TEXTO -
━━━━
Método com coparticipação de moradores é eficaz em políticas de combate a riscos de desastres ambientais

Pesquisa mostra que a mobilização de cidadãos em áreas vulneráveis a enchentes e inundações melhora a obtenção de dados e aumenta a resiliência

Luciana Constantino, Agência FAPESP

Um mapa digital de áreas vulneráveis a inundações nas cidades de São Paulo e Rio Branco (AC) montado por alunos de escolas públicas; um histórico de enchentes registradas em um bairro pobre da capital paulista criado com base em relato dos próprios moradores; novos canais de comunicação implantados com a Defesa Civil para melhorar o sistema de alertas para a comunidade. Esses são alguns dos instrumentos de participação e mobilização de cidadãos que se mostraram eficazes em iniciativas para aumentar a resiliência a riscos de catástrofes urbanas.

Compõem agora uma metodologia publicada em artigo na revista científica Global Environmental Change. Resultado de pesquisa desenvolvida por mais de três anos, envolvendo 17 cientistas brasileiros e de outros países, o trabalho conclui que as soluções transformadoras de dados urbanos devem abranger não só o desenvolvimento e a implantação de novas tecnologias digitais, mas também a coprodução de entendimentos, perspectivas, práticas sociais e arranjos de governança. Isso inclui uma combinação de ferramentas de análise de dados com uma ampla gama de métodos participativos, possibilitando transformações justas e sustentáveis.

As mudanças climáticas associadas ao crescimento de populações vulneráveis em todo o mundo elevaram os impactos socioeconômicos e ambientais relacionados a catástrofes. Estima-se que 1,81 bilhão de pessoas (23% da população global) estejam diretamente expostas a riscos significativos de inundações, das quais 89% moram em países de baixa e média renda.

No Brasil, quatro em cada dez municípios são considerados vulneráveis a desastres relacionados a inundações ou deslizamentos, de acordo com dados do Centro Nacional de Monitoramento e Alertas de Desastres Naturais (Cemaden), que monitora atualmente 1.038 municípios com acompanhamento diário e emissão de alertas quando há risco de chuva fora dos níveis médios, considerados “normais”.
━━━━
ATIVIDADES -
#1 Indique se cada afirmação concorda com o texto sobre riscos de desastres, respondendo sim ou não e citando as palavras do texto que decidem: (a) a pesquisa envolveu 17 cientistas; (b) o mapa digital de áreas vulneráveis foi montado por técnicos da Defesa Civil; (c) cerca de 1,81 bilhão de pessoas estão expostas a riscos de inundações.
#2 Copie do texto sobre riscos de desastres o trecho que começa em "As mudanças climáticas" e termina em "e média renda.".

Tarefas de compreensão de figuras:
━━━━
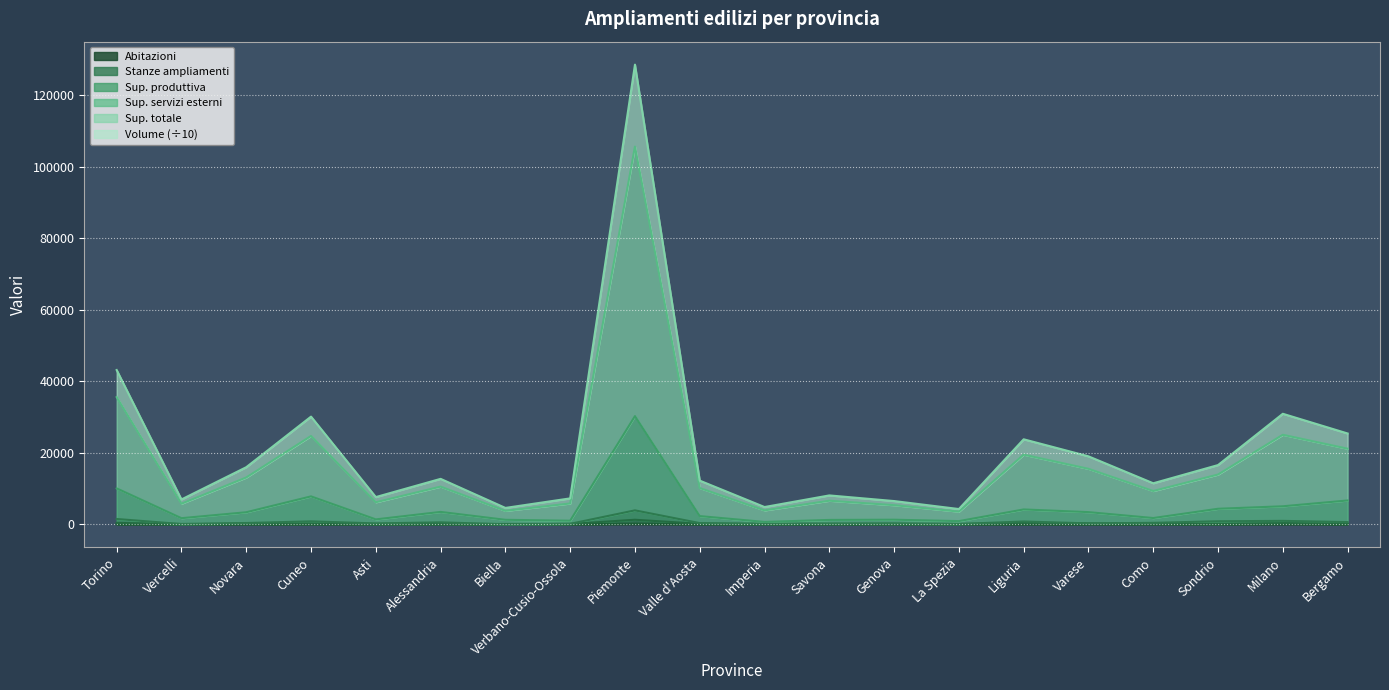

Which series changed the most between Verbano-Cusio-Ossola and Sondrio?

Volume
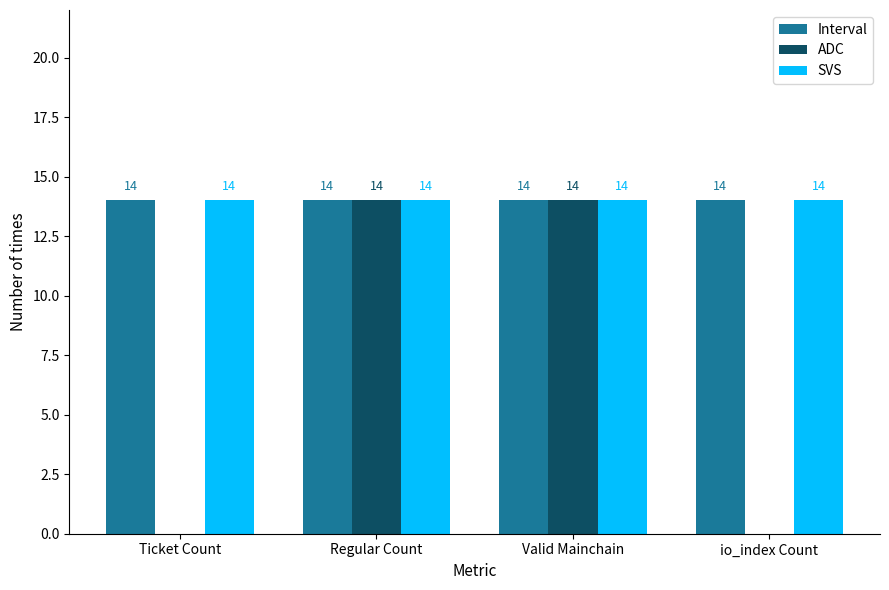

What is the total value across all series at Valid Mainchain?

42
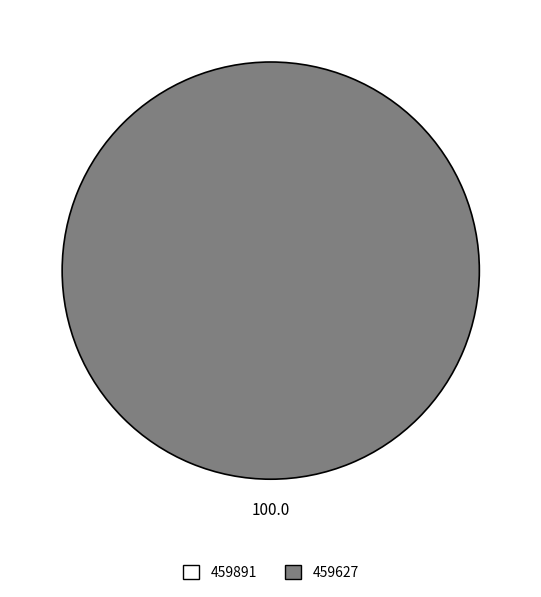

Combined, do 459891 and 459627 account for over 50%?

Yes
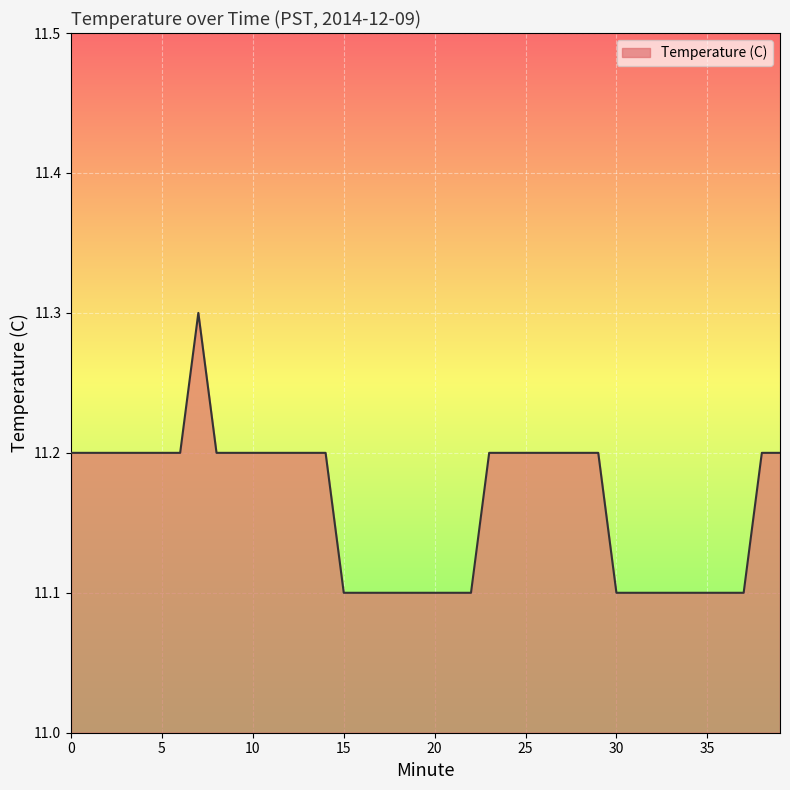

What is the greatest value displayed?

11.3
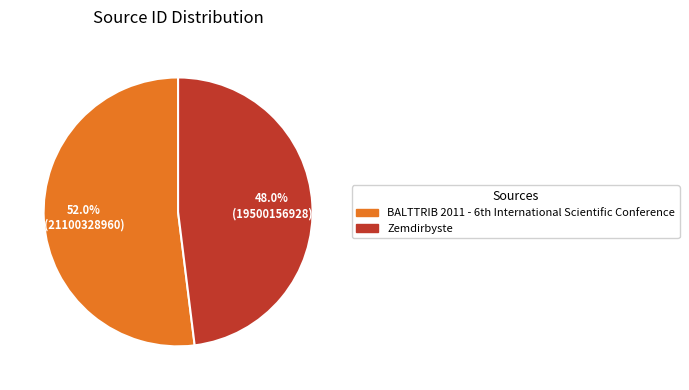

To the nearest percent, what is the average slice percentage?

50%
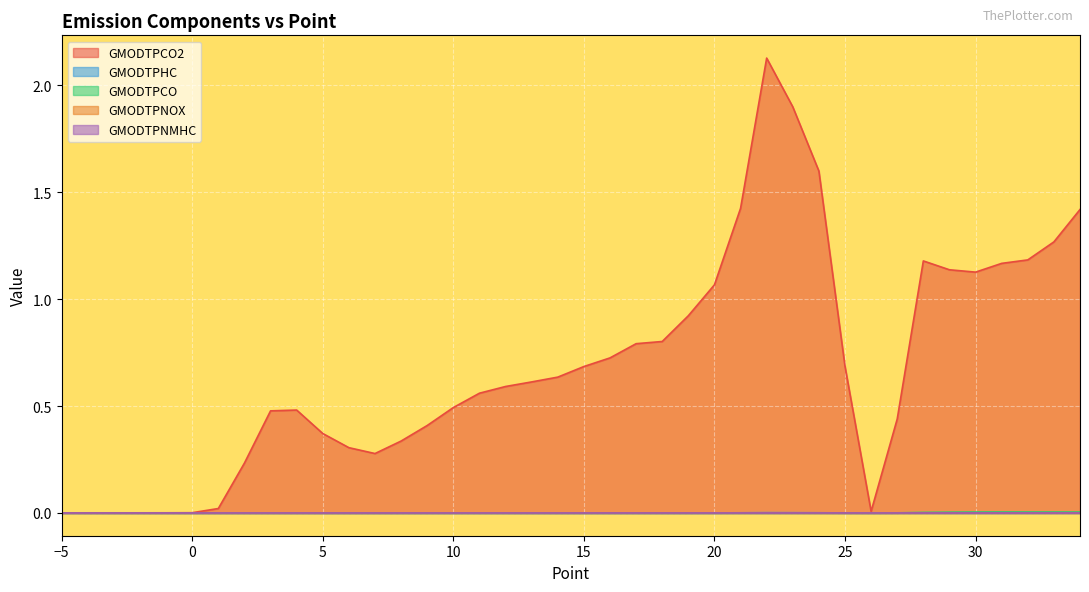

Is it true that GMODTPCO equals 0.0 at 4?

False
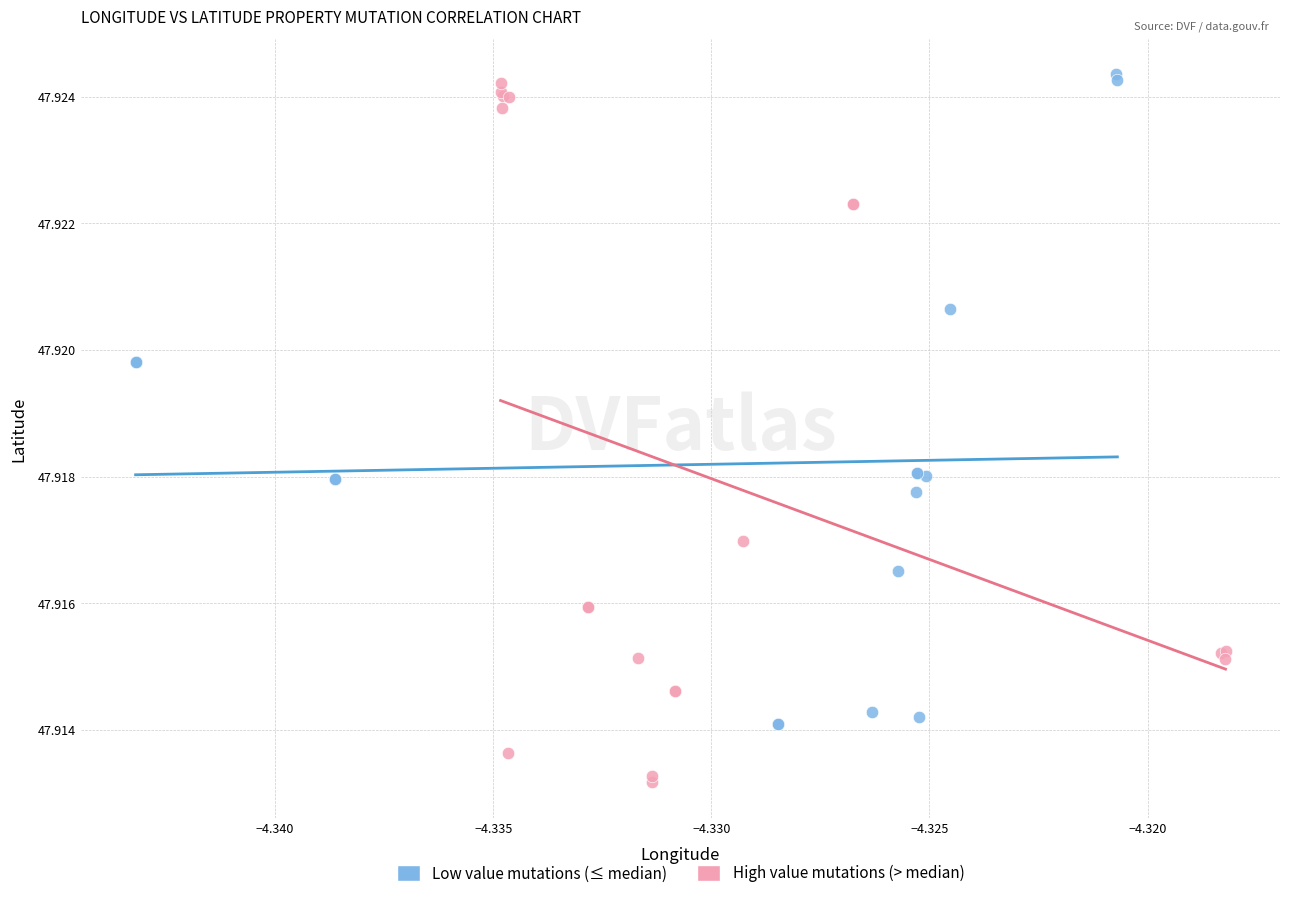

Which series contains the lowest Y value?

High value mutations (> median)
━━━━
GABARITO -
#1
(a) Sim: "envolvendo 17 cientistas brasileiros e de outros países".
(b) Não: "montado por alunos de escolas públicas".
(c) Sim: "Estima-se que 1,81 bilhão de pessoas (23% da população global) estejam diretamente expostas a riscos significativos de inundações".

#2
As mudanças climáticas associadas ao crescimento de populações vulneráveis em todo o mundo elevaram os impactos socioeconômicos e ambientais relacionados a catástrofes. Estima-se que 1,81 bilhão de pessoas (23% da população global) estejam diretamente expostas a riscos significativos de inundações, das quais 89% moram em países de baixa e média renda.